■ What you will do
Copy the clang-format patch review from "unsigned TokenLength;" to "a class ..Token?", changing "TokenLength" to "TokenByteLength" wherever it occurs.

■ Reading text
--------------------------------

[PATCH] UTF-8 support for clang-format.

Wed Jun 5 00:23:54 PDT 2013


================
Comment at: lib/Format/FormatToken.h:96
@@ -94,3 +95,3 @@
   /// with the token.
   unsigned TokenLength;
 
----------------
Daniel Jasper wrote:
> How about we make these slightly easier to understand and shorter?
> 
> What are the remaining usages of TokenLength? Would it make sense to rename that to "ByteCount"? And would it then make sense to rename CodePointCount to "TokenLength"? Or even just "Length" as we are in a class ..Token?
I think I'd like to keep CodePointCount as it makes it really obvious we're not counting bytes. I'm also in favor of renaming TokenLength to ByteCount though, so the duality is more clear.

================
Comment at: lib/Format/Utils.h:1
@@ +1,2 @@
+//===--- Utils.h - Format C++ code ----------------------------------------===//
+//
----------------
Daniel Jasper wrote:
> Please don't call this "Utils", this is far too generic. How about "Encodings"? I think hex/octal escape sequences are also a kind of encoding ..
+1 to not have utils. Alternatively, create two headers, one for encodings, and one for string literal related functions, and name them appropriately.


http://llvm-reviews.chandlerc.com/D918

--------------------------------

■ Given information
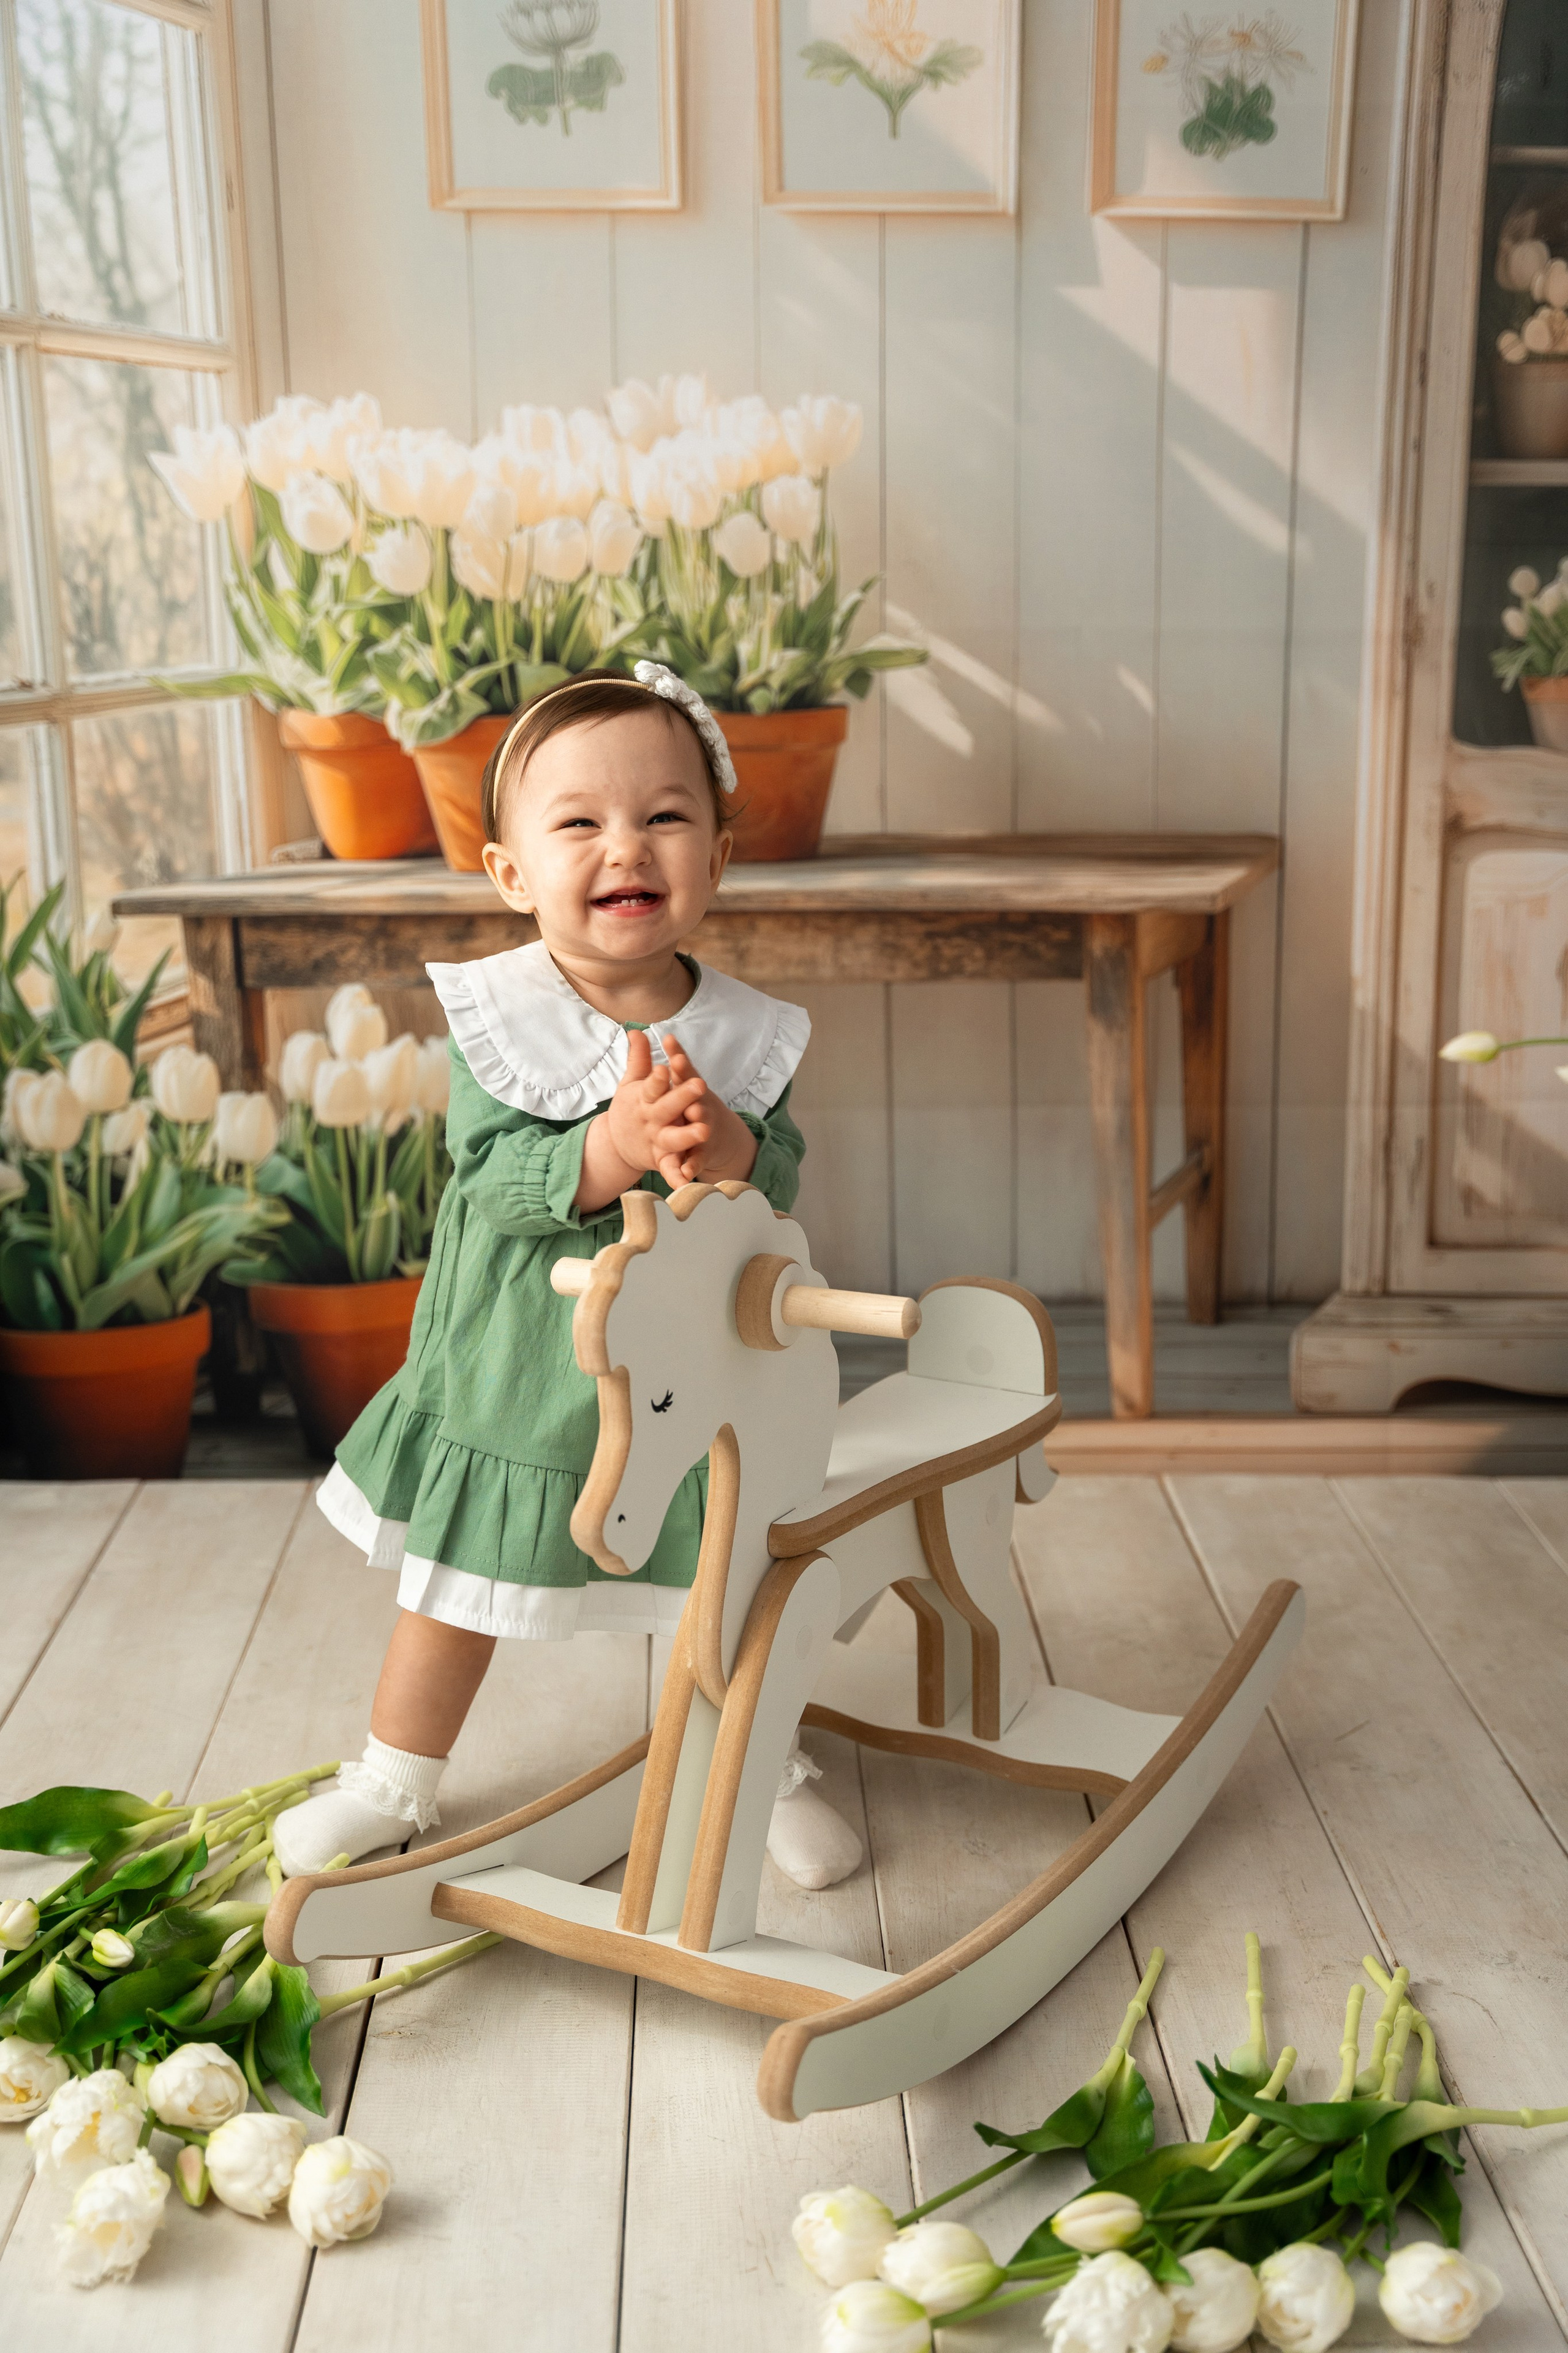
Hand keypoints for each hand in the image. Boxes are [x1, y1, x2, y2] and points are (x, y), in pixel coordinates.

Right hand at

--------------------------------

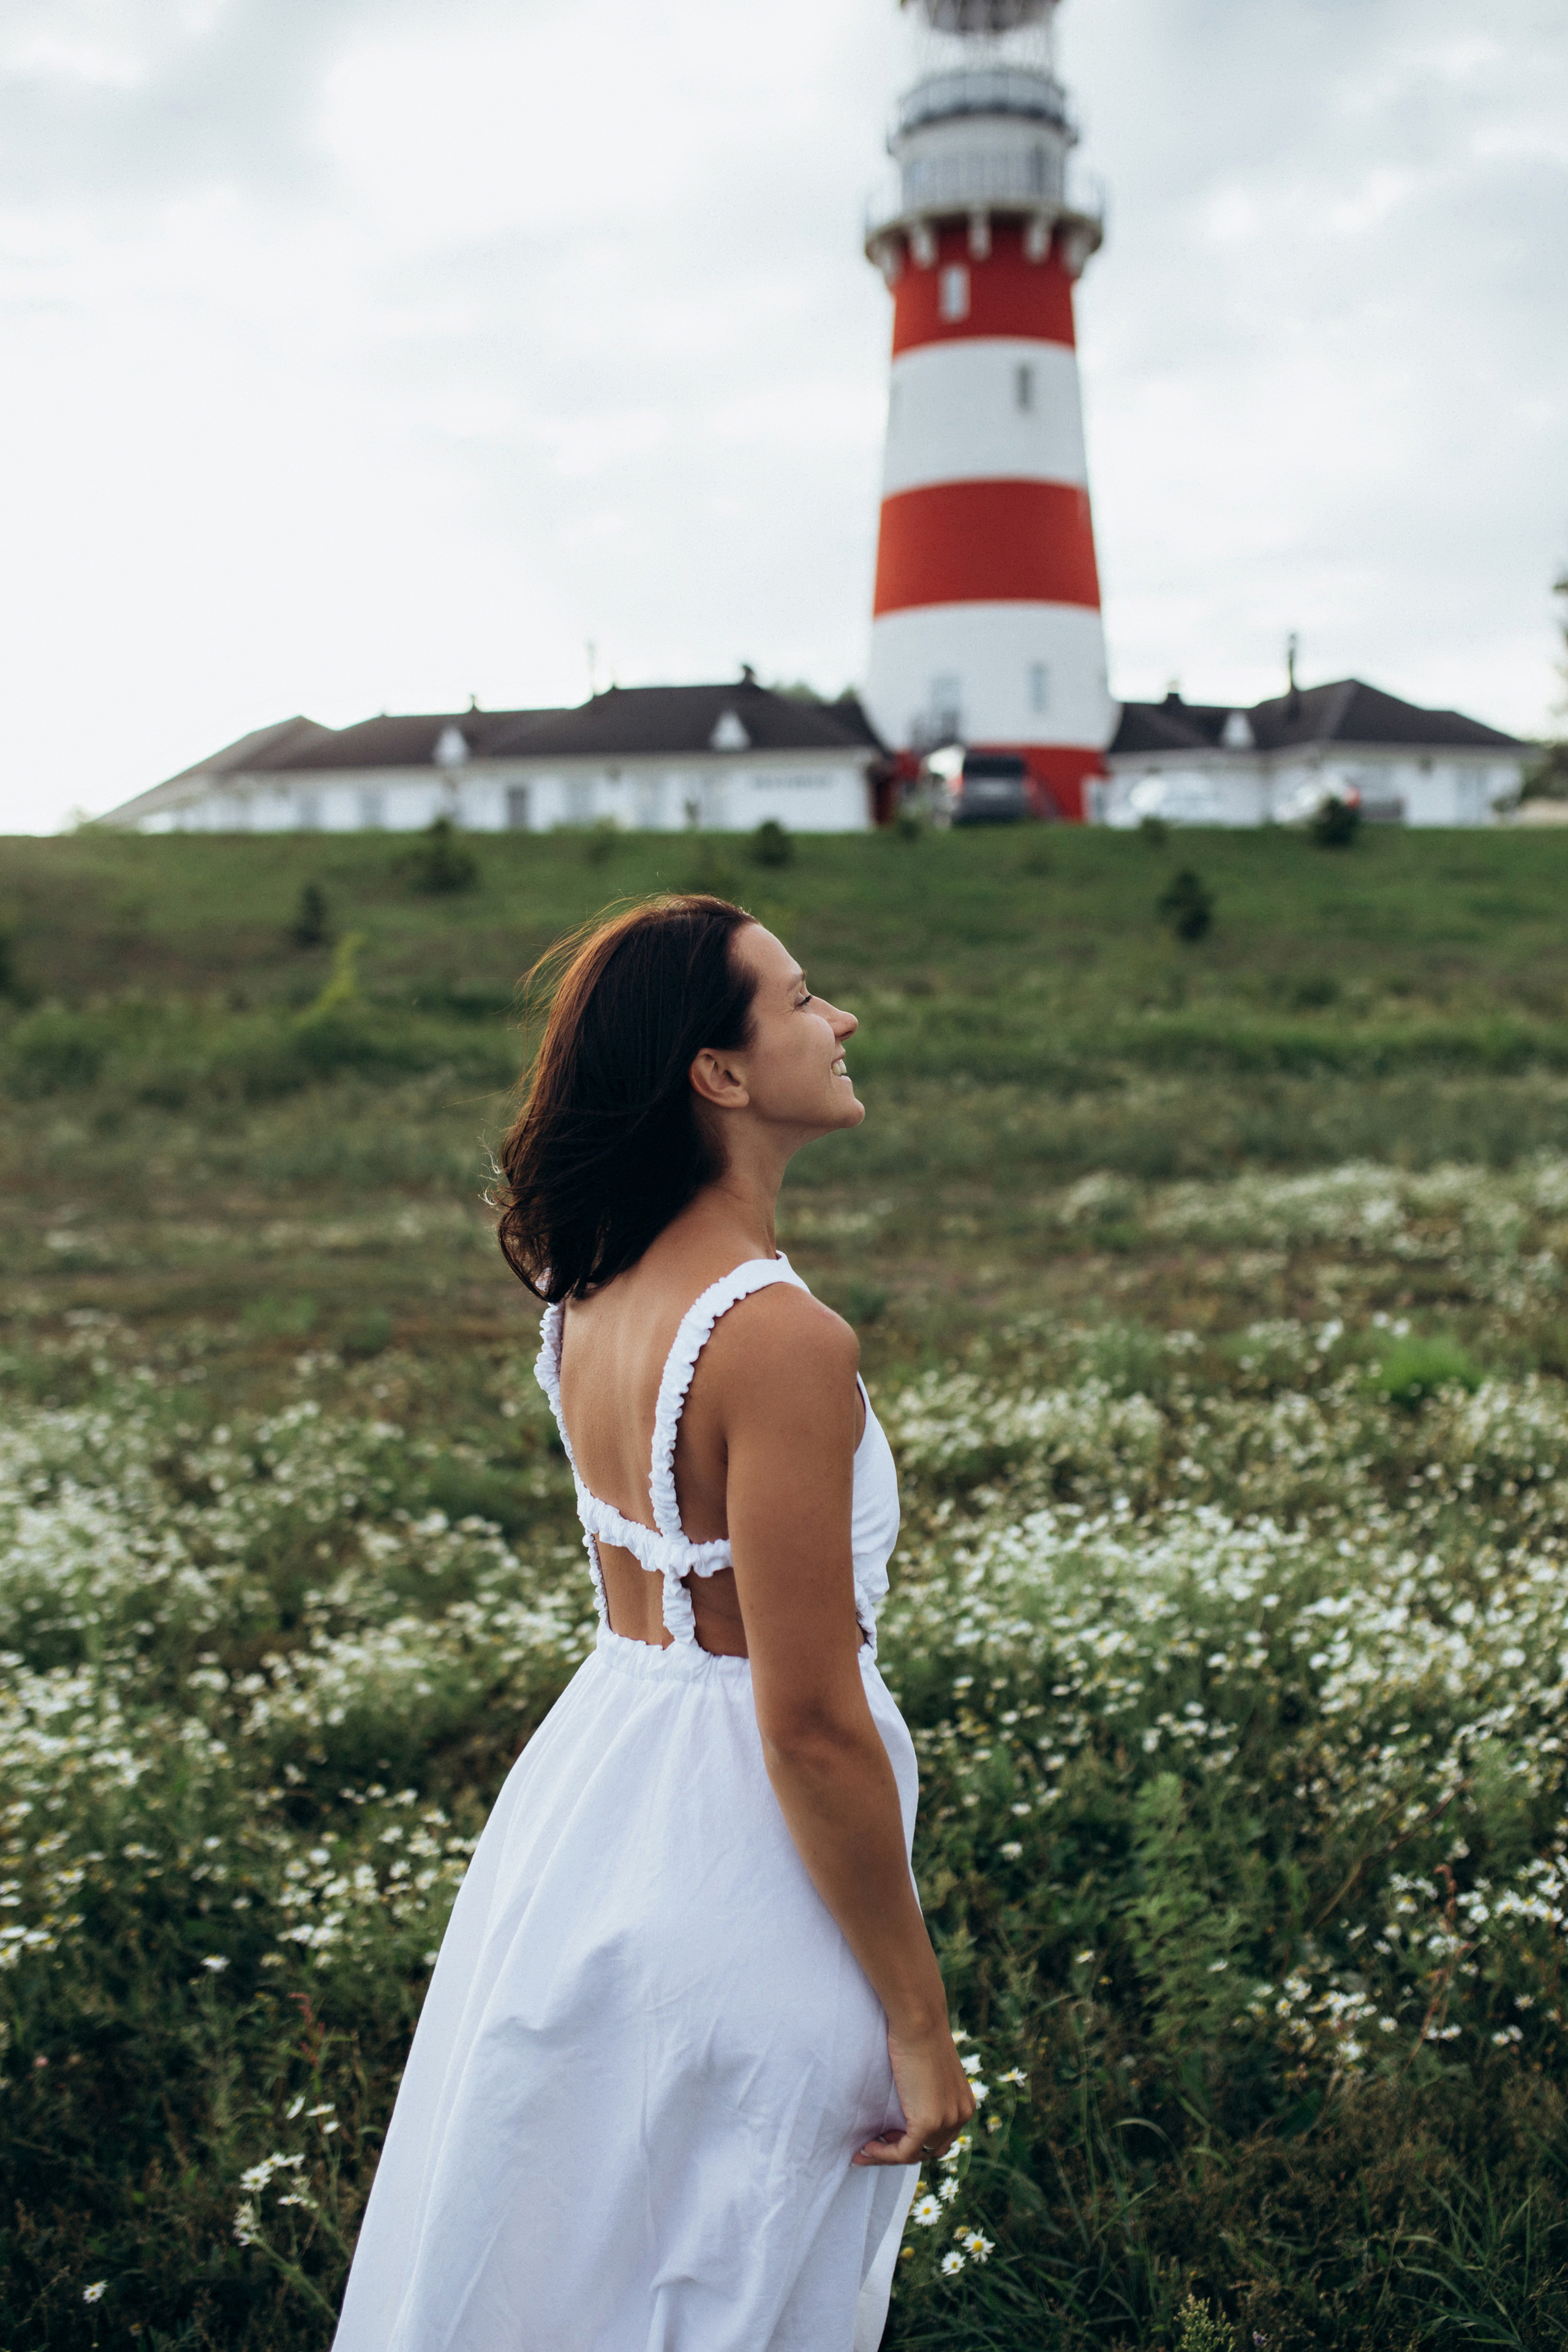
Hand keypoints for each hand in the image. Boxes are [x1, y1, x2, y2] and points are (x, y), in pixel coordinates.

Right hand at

--------------------------------

■ Answer for the task
unsigned TokenByteLength;
 
----------------
Daniel Jasper wrote:
> How about we make these slightly easier to understand and shorter?
> 
> What are the remaining usages of TokenByteLength? Would it make sense to rename that to "ByteCount"? And would it then make sense to rename CodePointCount to "TokenByteLength"? Or even just "Length" as we are in a class ..Token?